Se me revolvió el estómago.

-¿Carmen?

Asintió, ya distraído, tamborileando los dedos con impaciencia sobre el elegante celular.

-Sí, está teniendo una noche difícil. También hubo algo de drama en la oficina. Le dije que yo me encargaría.

-¿Encargarte de qué, exactamente? -las palabras se sentían como lija en mi garganta. Observé su rostro, buscando una señal, cualquier señal, de que esto era un malentendido.

Finalmente me miró, me miró de verdad, y su mirada pareció deslizarse sobre mí.

-Solo... su bono especial por su situación. Y algunas otras cosas. Es madre soltera, Sofía. Depende de mí.

-¿Y qué hay de mí, Ricardo? -el relicario parecía pulsar con una luz maligna-. ¿Qué hay de nosotros?

Suspiró, un sonido pesado e impaciente.

-Mira, ¿podemos no hacer esto esta noche? Ha sido un día largo. Carmen me necesita. Es frágil.

-¿Frágil? -mi voz se quebró-. Ese relicario, Ricardo. Se suponía que ese relicario era para mí. Lo prometiste.

Su rostro se endureció.

-Es solo una joya, Sofía. Un detalle. Carmen lo necesitaba más. La hizo sentir segura.

Se me cortó la respiración.

-¿Segura? Regalaste la joya de mi familia. La que perteneció a mi abuela. La que juraste que nunca perderías de vista.

Puso los ojos en blanco.

-Es una chatarra sentimental. Puedo comprarte uno mejor. Uno de diamantes de verdad. ¿Cuánto quieres? Ponle precio. -hizo un gesto despectivo con la mano libre, como si espantara una mosca.

-¡No puedes ponerle un precio a eso, Ricardo! ¡No puedes ponerle un precio a nosotros! -mi voz se elevaba ahora, cruda y desesperada.

-¿Nosotros? -se burló, su rostro se contrajo en una mueca que nunca había visto antes, una máscara fría y dura que borraba años de risas y sueños compartidos-. No hay "nosotros" cuando te pones así. Carmen está mal en este momento y me necesita. Está esperando que vaya a verla.

-¿Ir a verla? -mi mundo se tambaleó-. ¿Esta noche? ¿Nuestro aniversario?

-No seas dramática, Sofía. Es vulnerable. A diferencia de ti. -sacó su cartera, un fajo grueso de billetes apareció como por arte de magia. Los arrojó sobre la mesa-. Toma. Ve y cómprate algo bonito. Y no me llames. Necesito asegurarme de que Carmen esté bien.

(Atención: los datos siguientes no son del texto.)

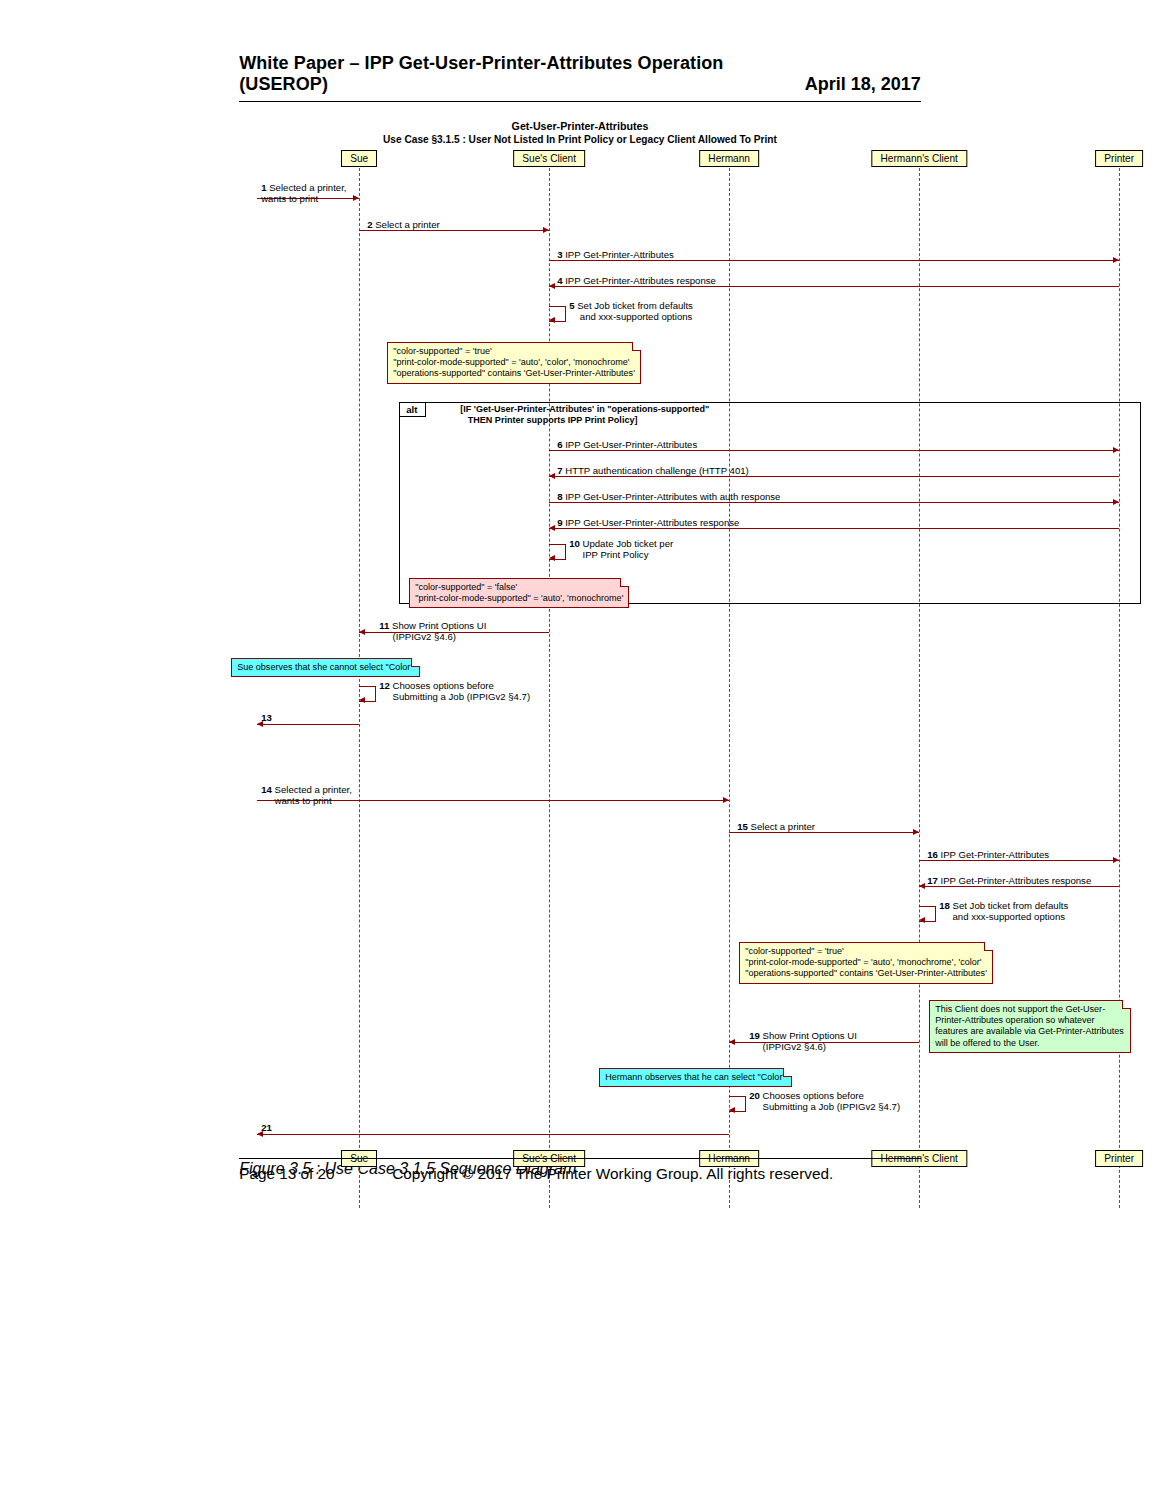White Paper – IPP Get-User-Printer-Attributes Operation (USEROP)
April 18, 2017
Get-User-Printer-Attributes
Use Case §3.1.5 : User Not Listed In Print Policy or Legacy Client Allowed To Print
Sue
Sue's Client
Hermann
Hermann's Client
Printer
1 Selected a printer,
wants to print
2 Select a printer
3 IPP Get-Printer-Attributes
4 IPP Get-Printer-Attributes response
5 Set Job ticket from defaults
and xxx-supported options
"color-supported" = 'true'
"print-color-mode-supported" = 'auto', 'color', 'monochrome'
"operations-supported" contains 'Get-User-Printer-Attributes'
alt
[IF 'Get-User-Printer-Attributes' in "operations-supported"
THEN Printer supports IPP Print Policy]
6 IPP Get-User-Printer-Attributes
7 HTTP authentication challenge (HTTP 401)
8 IPP Get-User-Printer-Attributes with auth response
9 IPP Get-User-Printer-Attributes response
10 Update Job ticket per
IPP Print Policy
"color-supported" = 'false'
"print-color-mode-supported" = 'auto', 'monochrome'
11 Show Print Options UI
(IPPIGv2 §4.6)
Sue observes that she cannot select "Color"
12 Chooses options before
Submitting a Job (IPPIGv2 §4.7)
13
14 Selected a printer,
wants to print
15 Select a printer
16 IPP Get-Printer-Attributes
17 IPP Get-Printer-Attributes response
18 Set Job ticket from defaults
and xxx-supported options
"color-supported" = 'true'
"print-color-mode-supported" = 'auto', 'monochrome', 'color'
"operations-supported" contains 'Get-User-Printer-Attributes'
This Client does not support the Get-User-Printer-Attributes operation so whatever features are available via Get-Printer-Attributes will be offered to the User.
19 Show Print Options UI
(IPPIGv2 §4.6)
Hermann observes that he can select "Color"
20 Chooses options before
Submitting a Job (IPPIGv2 §4.7)
21
Sue
Sue's Client
Hermann
Hermann's Client
Printer
Figure 3.5 : Use Case 3.1.5 Sequence Diagram
Page 13 of 20
Copyright © 2017 The Printer Working Group. All rights reserved.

Los billetes revolotearon como confeti burlón. Mi visión se nubló, la habitación giraba.

-¿Me estás echando? ¿Por ella?

-Solo por esta noche. Ve a calmarte. Y discúlpate con Carmen la próxima vez que la veas. Realmente la molestaste. -sus palabras eran hielo, clavándose en mi corazón.

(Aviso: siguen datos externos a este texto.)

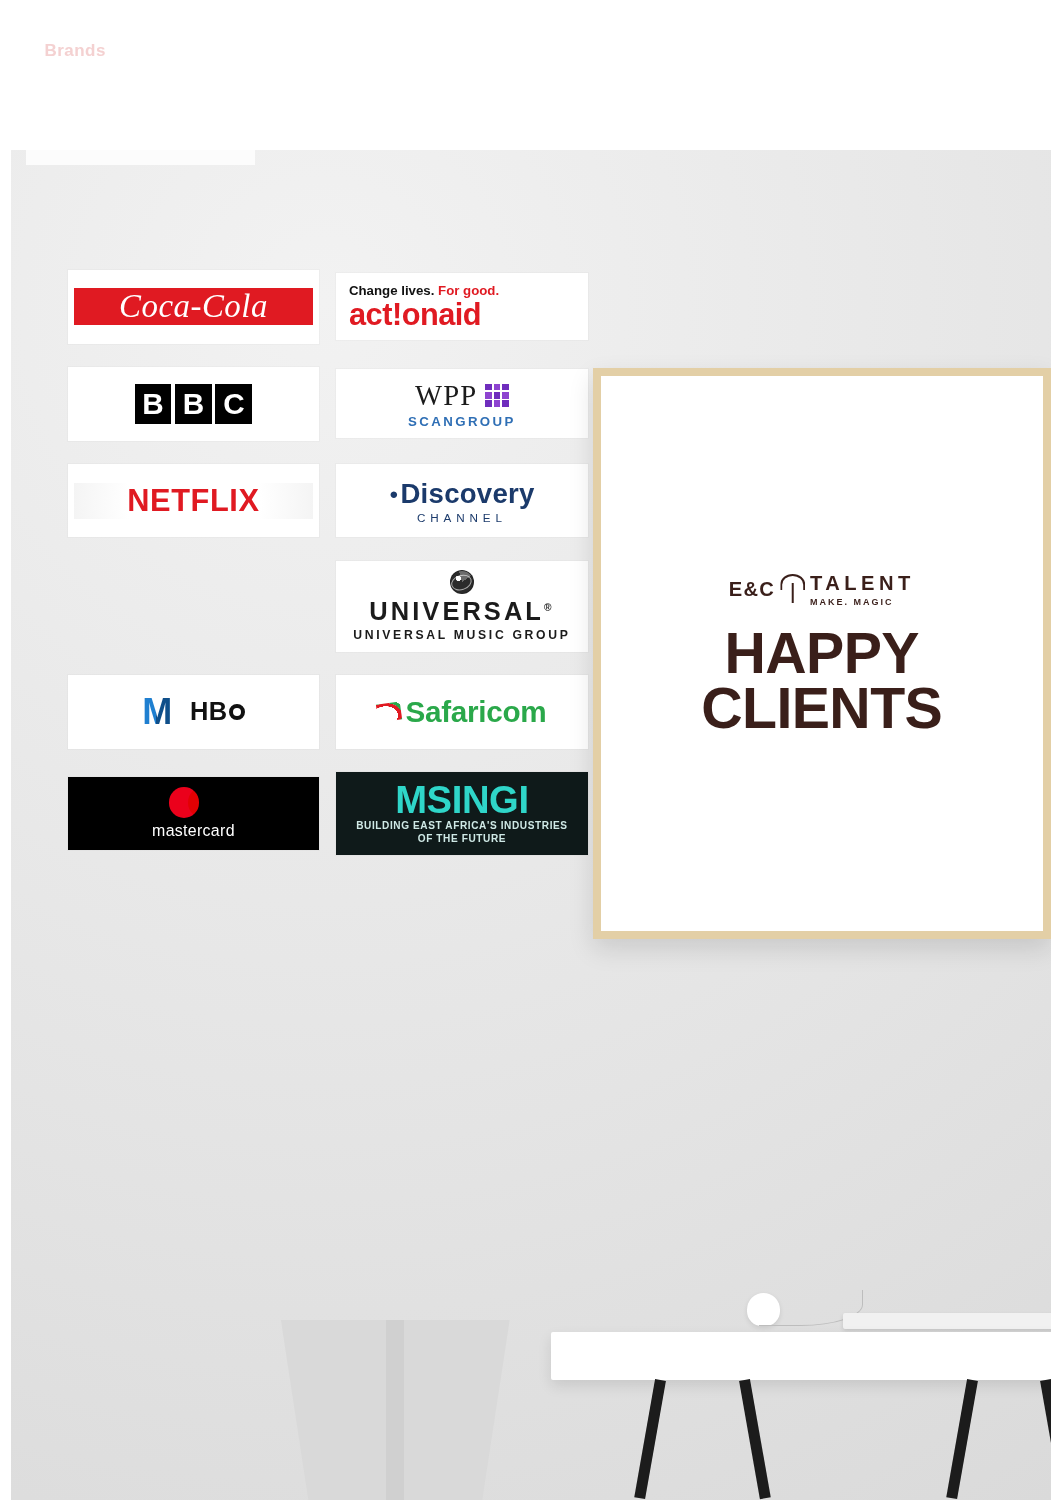Brands
E&C Talent — Happy Clients
Coca-Cola
Change lives. For good.
act!onaid
BBC
WPP
SCANGROUP
NETFLIX
Discovery
CHANNEL
UNIVERSAL®
UNIVERSAL MUSIC GROUP
M HB
Safaricom
mastercard
MSINGI
BUILDING EAST AFRICA'S INDUSTRIES
OF THE FUTURE
E&C TALENT MAKE. MAGIC
HAPPY
CLIENTS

Se dio la vuelta, agarró su abrigo y se dirigió a la puerta.

-Volveré cuando te hayas calmado. O cuando Carmen ya no me necesite.

La puerta se cerró de golpe, sumiendo el departamento en un silencio más escalofriante que cualquier grito. El aroma del pay, antes reconfortante, ahora se sentía como un sudario. Un dolor agudo y repentino me atravesó el abdomen y mis piernas se doblaron. Me aferré a la mesa del comedor, el borde clavándose en mis costillas. La habitación se tambaleó. Miré hacia abajo y una mancha roja y oscura floreció en el blanco impecable de mi vestido, extendiéndose lenta, irrevocablemente. Mis rodillas golpearon el suelo con un ruido sordo, no por la caída, sino por la repentina y aterradora comprensión de lo que estaba sucediendo.